No sabemos con exactitud como fue el
primer encuentro entre el hombre primitivo y los caballos, pero podemos
imaginarlo como un acontecimiento mágico, porque aquellos lejanos ancestros los
representaron con rudimentarias y hermosas pinceladas, trotando por las paredes
de piedra de las cuevas de Lascaux y Altamira, mientras procuraban exorcizar los
miedos de su lucha cotidiana con los hielos de la última glaciación.
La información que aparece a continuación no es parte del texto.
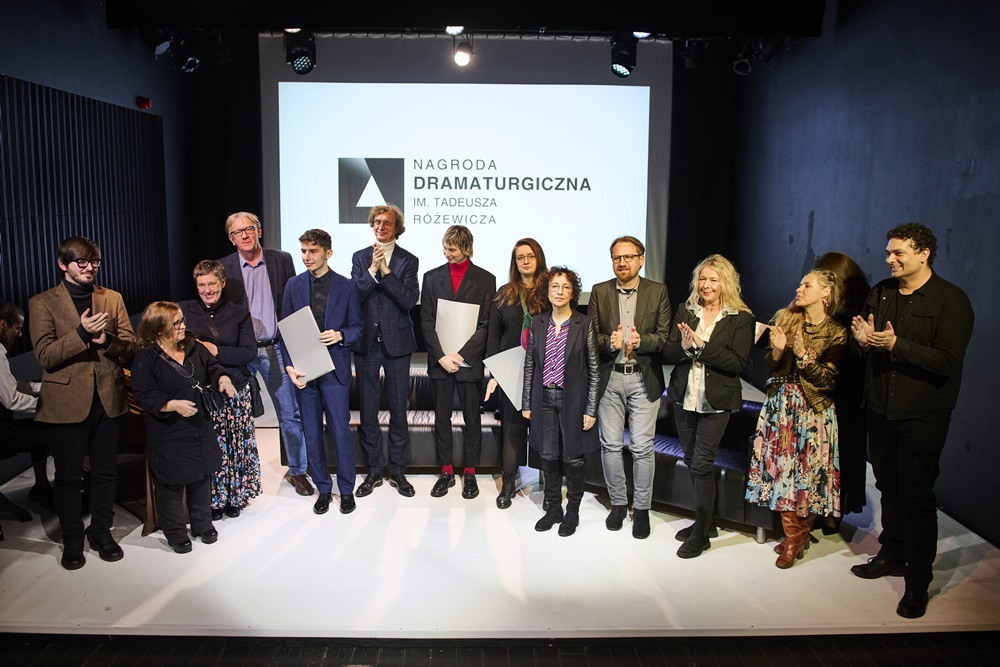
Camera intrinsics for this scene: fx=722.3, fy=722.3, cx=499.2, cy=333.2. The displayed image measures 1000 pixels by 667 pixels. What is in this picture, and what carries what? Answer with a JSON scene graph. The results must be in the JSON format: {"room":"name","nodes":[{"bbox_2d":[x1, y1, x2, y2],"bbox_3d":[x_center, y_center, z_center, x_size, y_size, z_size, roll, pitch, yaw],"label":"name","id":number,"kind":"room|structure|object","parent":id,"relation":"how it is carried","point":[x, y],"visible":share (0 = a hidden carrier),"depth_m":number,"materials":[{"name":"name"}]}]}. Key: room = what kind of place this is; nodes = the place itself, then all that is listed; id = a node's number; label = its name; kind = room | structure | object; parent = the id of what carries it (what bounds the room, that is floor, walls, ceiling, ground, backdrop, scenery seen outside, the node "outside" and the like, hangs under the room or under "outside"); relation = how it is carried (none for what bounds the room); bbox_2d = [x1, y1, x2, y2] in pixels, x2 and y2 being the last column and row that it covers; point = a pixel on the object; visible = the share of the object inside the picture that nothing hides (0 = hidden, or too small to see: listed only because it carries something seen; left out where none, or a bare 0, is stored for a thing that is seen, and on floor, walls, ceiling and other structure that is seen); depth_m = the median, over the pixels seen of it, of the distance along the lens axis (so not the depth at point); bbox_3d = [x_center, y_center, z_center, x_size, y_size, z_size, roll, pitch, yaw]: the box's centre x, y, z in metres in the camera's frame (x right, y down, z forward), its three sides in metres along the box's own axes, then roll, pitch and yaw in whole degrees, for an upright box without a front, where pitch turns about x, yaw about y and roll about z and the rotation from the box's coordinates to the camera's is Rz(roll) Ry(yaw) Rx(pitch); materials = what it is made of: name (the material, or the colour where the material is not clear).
{"room":"event hall","nodes":[
{"label":"event hall","id":0,"kind":"room"},
{"bbox_2d":[1,0,190,488],"bbox_3d":[-3.172,-0.651,3.274,0.208,3.684,8.245,0,8,-1],"label":"left wall","id":1,"kind":"structure","parent":0,"point":[8,69],"depth_m":5.58,"materials":[{"name":"paint"}]},
{"bbox_2d":[0,76,167,317],"bbox_3d":[-3.132,-0.870,5.033,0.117,1.622,3.135,0,8,-1],"label":"slatted wall panel","id":2,"kind":"object","parent":1,"relation":"attached to","point":[83,100],"visible":0.77,"depth_m":5.33,"materials":[{"name":"black"}]},
{"bbox_2d":[136,96,151,109],"bbox_3d":[-3.013,-1.955,6.133,0.100,0.095,0.103,0,8,-1],"label":"fire alarm","id":3,"kind":"object","parent":1,"relation":"attached to","point":[145,104],"visible":0.97,"depth_m":6.10,"materials":[{"name":"red plastic"}]},
{"bbox_2d":[172,33,738,363],"bbox_3d":[-0.372,-1.330,7.647,5.410,3.722,0.193,0,8,-1],"label":"back wall","id":4,"kind":"structure","parent":0,"point":[226,240],"depth_m":7.53,"materials":[{"name":"black"}]},
{"bbox_2d":[109,0,831,36],"bbox_3d":[-0.047,-2.337,4.803,5.379,0.311,3.046,0,8,-1],"label":"ceiling","id":5,"kind":"structure","parent":0,"point":[545,24],"depth_m":5.17,"materials":[{"name":"black"}]},
{"bbox_2d":[141,28,172,54],"bbox_3d":[-2.530,-2.191,5.322,0.196,0.265,0.224,0,8,-1],"label":"stage light","id":6,"kind":"object","parent":5,"relation":"hanging from","point":[165,43],"visible":0.95,"depth_m":5.28,"materials":[{"name":"black metal"}]},
{"bbox_2d":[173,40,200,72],"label":"stage light","id":7,"kind":"object","parent":5,"relation":"hanging from","point":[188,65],"visible":0.94,"depth_m":5.76,"materials":[{"name":"black metal"}]},
{"bbox_2d":[284,29,315,74],"bbox_3d":[-1.470,-2.137,5.338,0.214,0.405,0.230,0,8,-1],"label":"stage light","id":8,"kind":"object","parent":5,"relation":"hanging from","point":[302,69],"visible":0.97,"depth_m":5.29,"materials":[{"name":"black metal"}]},
{"bbox_2d":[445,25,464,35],"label":"stage light","id":9,"kind":"object","parent":5,"relation":"attached to","point":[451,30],"visible":0.84,"depth_m":5.24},
{"bbox_2d":[452,37,472,67],"bbox_3d":[-0.286,-2.227,5.636,0.163,0.267,0.179,0,8,-1],"label":"stage light","id":10,"kind":"object","parent":5,"relation":"hanging from","point":[460,59],"visible":0.99,"depth_m":5.61,"materials":[{"name":"black metal"}]},
{"bbox_2d":[261,31,670,300],"bbox_3d":[-0.303,-1.615,7.212,3.878,2.676,0.163,0,8,-1],"label":"projection screen","id":11,"kind":"object","parent":5,"relation":"hanging from","point":[607,94],"visible":0.84,"depth_m":7.14,"materials":[{"name":"white fabric"}]},
{"bbox_2d":[608,33,637,77],"bbox_3d":[0.936,-2.114,5.472,0.204,0.340,0.214,0,8,-1],"label":"stage light","id":12,"kind":"object","parent":5,"relation":"hanging from","point":[631,65],"visible":0.98,"depth_m":5.41,"materials":[{"name":"black metal"}]},
{"bbox_2d":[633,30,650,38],"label":"stage light","id":13,"kind":"object","parent":5,"relation":"attached to","point":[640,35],"visible":0.58,"depth_m":5.25,"materials":[{"name":"white"}]},
{"bbox_2d":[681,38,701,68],"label":"stage light","id":14,"kind":"object","parent":5,"relation":"hanging from","point":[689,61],"visible":0.94,"depth_m":5.84,"materials":[{"name":"black"}]},
{"bbox_2d":[732,45,754,75],"bbox_3d":[2.079,-2.335,6.111,0.175,0.279,0.191,0,8,-1],"label":"stage light","id":15,"kind":"object","parent":5,"relation":"hanging from","point":[746,65],"visible":0.92,"depth_m":6.08,"materials":[{"name":"black"}]},
{"bbox_2d":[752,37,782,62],"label":"stage light","id":16,"kind":"object","parent":5,"relation":"hanging from","point":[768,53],"visible":0.84,"depth_m":5.55,"materials":[{"name":"black"}]},
{"bbox_2d":[0,630,998,666],"bbox_3d":[-0.163,1.505,1.532,5.994,0.120,4.970,0,8,-1],"label":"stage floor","id":17,"kind":"structure","parent":0,"point":[813,662],"depth_m":2.86,"materials":[{"name":"wood"}]},
{"bbox_2d":[0,417,999,637],"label":"stage floor","id":18,"kind":"object","parent":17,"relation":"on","point":[149,535],"visible":0.69,"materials":[{"name":"white"}]},
{"bbox_2d":[0,301,50,525],"bbox_3d":[-2.827,0.435,4.075,0.648,1.209,0.629,2,9,12],"label":"person","id":19,"kind":"object","parent":18,"relation":"on","point":[10,315],"visible":0.86,"depth_m":4.05},
{"bbox_2d":[33,237,137,570],"bbox_3d":[-2.098,0.308,3.645,0.556,1.578,0.522,6,10,34],"label":"man","id":20,"kind":"object","parent":18,"relation":"on","point":[85,391],"visible":0.98,"depth_m":3.51},
{"bbox_2d":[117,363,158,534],"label":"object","id":21,"kind":"object","parent":18,"relation":"on","point":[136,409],"visible":0.29,"depth_m":3.99,"materials":[{"name":"brown wood"}]},
{"bbox_2d":[131,300,230,554],"bbox_3d":[-1.676,0.485,3.790,0.526,1.239,0.495,7,10,36],"label":"woman","id":22,"kind":"object","parent":18,"relation":"on","point":[169,409],"visible":0.97,"depth_m":3.70},
{"bbox_2d":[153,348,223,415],"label":"handbag","id":23,"kind":"object","parent":22,"relation":"hanging from","point":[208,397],"visible":0.86,"depth_m":3.71,"materials":[{"name":"black leather"}]},
{"bbox_2d":[179,258,262,520],"bbox_3d":[-1.612,0.326,4.168,0.480,1.430,0.544,0,8,-1],"label":"woman","id":24,"kind":"object","parent":18,"relation":"on","point":[235,312],"visible":0.66,"depth_m":4.11},
{"bbox_2d":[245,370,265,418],"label":"handbag","id":25,"kind":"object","parent":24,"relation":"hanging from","point":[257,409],"visible":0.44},
{"bbox_2d":[217,210,310,501],"bbox_3d":[-1.495,0.108,4.594,0.504,1.755,0.599,-6,10,-36],"label":"man","id":26,"kind":"object","parent":18,"relation":"on","point":[251,259],"visible":0.79,"depth_m":4.44},
{"bbox_2d":[280,229,361,516],"bbox_3d":[-1.025,0.203,4.311,0.492,1.626,0.527,-8,12,-44],"label":"man","id":27,"kind":"object","parent":18,"relation":"on","point":[339,302],"visible":0.95,"depth_m":4.19},
{"bbox_2d":[279,306,334,382],"bbox_3d":[-1.097,0.069,4.123,0.283,0.388,0.253,0,8,-1],"label":"folder","id":28,"kind":"object","parent":27,"relation":"in","point":[294,360],"visible":0.85,"depth_m":4.10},
{"bbox_2d":[349,203,418,504],"bbox_3d":[-0.741,0.084,4.581,0.504,1.817,0.562,-6,11,-36],"label":"man","id":29,"kind":"object","parent":18,"relation":"on","point":[394,302],"visible":0.99,"depth_m":4.43},
{"bbox_2d":[287,364,502,471],"bbox_3d":[-0.687,0.579,5.172,1.679,0.655,0.871,0,8,-1],"label":"sofa","id":30,"kind":"object","parent":18,"relation":"on","point":[355,413],"visible":0.39,"depth_m":4.82,"materials":[{"name":"leather"}]},
{"bbox_2d":[420,225,496,501],"bbox_3d":[-0.264,0.170,4.543,0.501,1.648,0.576,0,8,-1],"label":"man","id":31,"kind":"object","parent":18,"relation":"on","point":[476,288],"visible":0.97,"depth_m":4.44},
{"bbox_2d":[434,299,481,357],"bbox_3d":[-0.265,-0.008,4.495,0.284,0.389,0.147,3,9,14],"label":"folder","id":32,"kind":"object","parent":31,"relation":"in","point":[466,335],"visible":0.67,"depth_m":4.47,"materials":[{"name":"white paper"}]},
{"bbox_2d":[485,237,550,506],"bbox_3d":[0.140,0.238,4.491,0.468,1.543,0.606,3,9,19],"label":"woman","id":33,"kind":"object","parent":18,"relation":"on","point":[531,247],"visible":0.64,"depth_m":4.37},
{"bbox_2d":[483,345,526,410],"bbox_3d":[0.094,0.277,4.412,0.320,0.356,0.256,-4,10,-30],"label":"folder","id":34,"kind":"object","parent":33,"relation":"in","point":[500,364],"visible":0.54,"depth_m":4.37,"materials":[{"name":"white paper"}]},
{"bbox_2d":[524,264,600,535],"bbox_3d":[0.359,0.351,4.040,0.470,1.421,0.527,6,10,33],"label":"woman","id":35,"kind":"object","parent":18,"relation":"on","point":[574,345],"visible":0.99,"depth_m":3.94},
{"bbox_2d":[590,236,670,539],"bbox_3d":[0.737,0.264,4.049,0.494,1.604,0.524,7,11,38],"label":"man","id":36,"kind":"object","parent":18,"relation":"on","point":[605,310],"visible":0.99,"depth_m":3.92},
{"bbox_2d":[575,391,778,537],"bbox_3d":[1.060,0.718,4.413,1.159,0.629,0.973,0,8,-1],"label":"sofa","id":37,"kind":"object","parent":18,"relation":"on","point":[732,454],"visible":0.37,"depth_m":4.13,"materials":[{"name":"black leather"}]},
{"bbox_2d":[665,252,752,558],"bbox_3d":[1.096,0.372,3.812,0.542,1.480,0.499,-7,11,-41],"label":"woman","id":38,"kind":"object","parent":18,"relation":"on","point":[723,397],"visible":0.99,"depth_m":3.70},
{"bbox_2d":[747,266,845,568],"bbox_3d":[1.537,0.409,3.692,0.475,1.433,0.528,8,12,43],"label":"woman","id":39,"kind":"object","parent":18,"relation":"on","point":[783,343],"visible":0.98,"depth_m":3.57},
{"bbox_2d":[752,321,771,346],"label":"paper","id":40,"kind":"object","parent":39,"relation":"in","point":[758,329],"visible":0.42,"depth_m":3.78,"materials":[{"name":"white paper"}]},
{"bbox_2d":[810,253,870,534],"bbox_3d":[1.806,0.337,3.916,0.516,1.468,0.553,0,8,-1],"label":"woman","id":41,"kind":"object","parent":18,"relation":"on","point":[844,263],"visible":0.43,"depth_m":3.76},
{"bbox_2d":[847,222,973,619],"bbox_3d":[1.879,0.342,3.304,0.555,1.669,0.560,-3,9,-24],"label":"man","id":42,"kind":"object","parent":18,"relation":"on","point":[897,417],"visible":0.98,"depth_m":3.16},
{"bbox_2d":[733,0,999,543],"bbox_3d":[2.664,-0.643,3.263,0.187,3.688,8.255,0,8,-1],"label":"right wall","id":43,"kind":"structure","parent":0,"point":[820,240],"depth_m":4.74,"materials":[{"name":"blue"}]}
]}

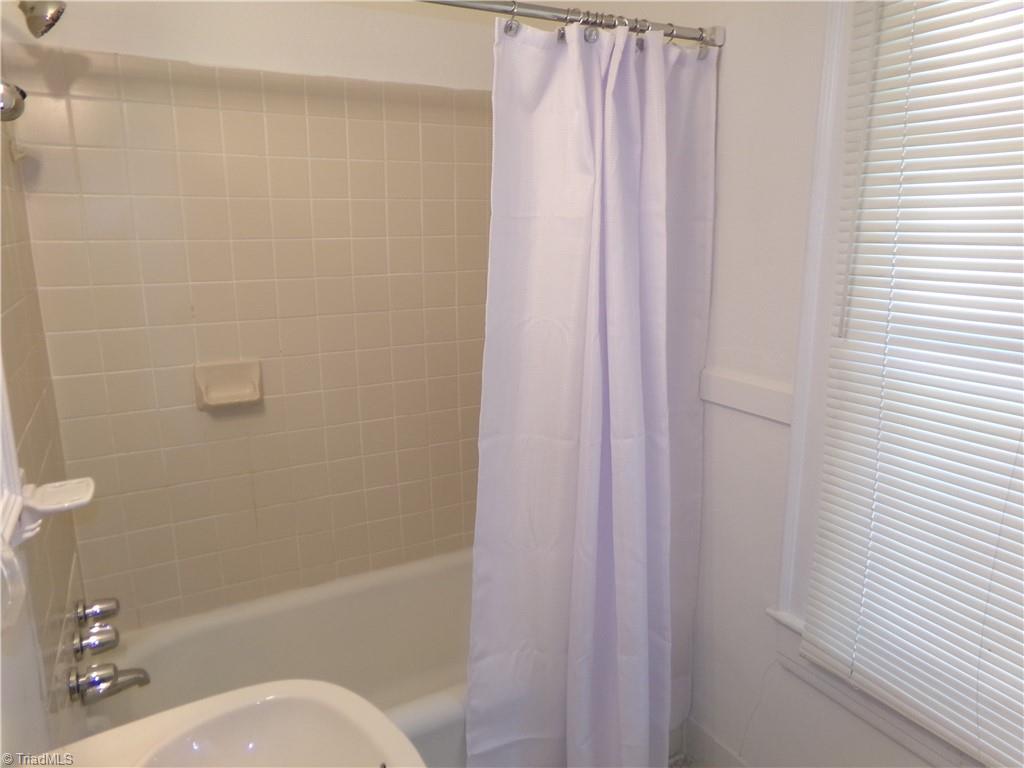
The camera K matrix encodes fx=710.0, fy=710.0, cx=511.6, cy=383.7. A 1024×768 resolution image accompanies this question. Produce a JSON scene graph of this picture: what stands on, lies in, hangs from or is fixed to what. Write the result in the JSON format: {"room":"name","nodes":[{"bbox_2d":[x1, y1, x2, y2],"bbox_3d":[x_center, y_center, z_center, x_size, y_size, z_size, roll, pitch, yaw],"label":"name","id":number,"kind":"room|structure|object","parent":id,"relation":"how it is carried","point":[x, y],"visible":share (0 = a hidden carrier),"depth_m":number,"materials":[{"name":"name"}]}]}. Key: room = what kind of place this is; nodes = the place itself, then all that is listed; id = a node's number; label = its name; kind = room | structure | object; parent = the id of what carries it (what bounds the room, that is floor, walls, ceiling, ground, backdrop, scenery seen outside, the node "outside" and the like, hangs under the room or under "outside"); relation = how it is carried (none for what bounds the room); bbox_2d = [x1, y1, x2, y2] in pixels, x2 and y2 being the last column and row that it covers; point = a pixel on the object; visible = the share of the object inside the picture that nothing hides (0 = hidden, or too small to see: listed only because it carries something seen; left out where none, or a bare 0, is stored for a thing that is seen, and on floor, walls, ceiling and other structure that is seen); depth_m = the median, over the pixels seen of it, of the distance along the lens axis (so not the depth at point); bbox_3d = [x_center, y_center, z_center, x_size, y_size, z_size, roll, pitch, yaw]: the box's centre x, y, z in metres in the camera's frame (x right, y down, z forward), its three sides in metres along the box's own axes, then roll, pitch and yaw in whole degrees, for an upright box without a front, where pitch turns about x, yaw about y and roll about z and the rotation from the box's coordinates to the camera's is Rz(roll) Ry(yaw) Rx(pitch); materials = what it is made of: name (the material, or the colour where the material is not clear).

Quizá sea
impagable el servicio que los caballos le han brindado al género humano desde
que el hombre lo convirtiera primero en su alimento y después en su compañero de
trabajo en los albores de la edad de Bronce. En la paz y en la guerra sobresale
su admirable nobleza. Tal vez por eso Jonathan Swift les rinde homenaje
elevándolos por encima de las debilidades humanas y sentimos que desde los ojos
del caballo, un Houyhnhnm
nos mira con resignación comprensiva.
Nuestra deuda con esos amigos equinos también es
estética. Como Swift, como los primitivos pintores del Paleolítico y tantos
otros artistas a lo largo del tiempo, Javier Hidalgo rinde homenaje al caballo.
En sus pinturas esa familiar anatomía está construida con gestos, con
pinceladas que buscan simbolizar la libertad, la belleza, el ímpetu, el porte y
a la nobleza que admiramos en el caballo. El redibujo, la reiteración de los
trazos parecen simular le movimiento que no pretende aprisionar la forma, sino
abrir una puerta imaginaria para que escape del lienzo. En éstas pinturas de
Javier, hay más que una temática, más que una excusa para el hacer pictórico,
en ellas hay una hermandad que sólo el llanero y el caballo conocen.
Parte fundamental de la historia y del arte son los
siguientes nombres: Rocinante, Babieca, Bucéfalo, Incitatus, Pegaso, Marengo,
Siete leguas, Palomo, As de oros, Othar, Lazlos, Janto, Genitor.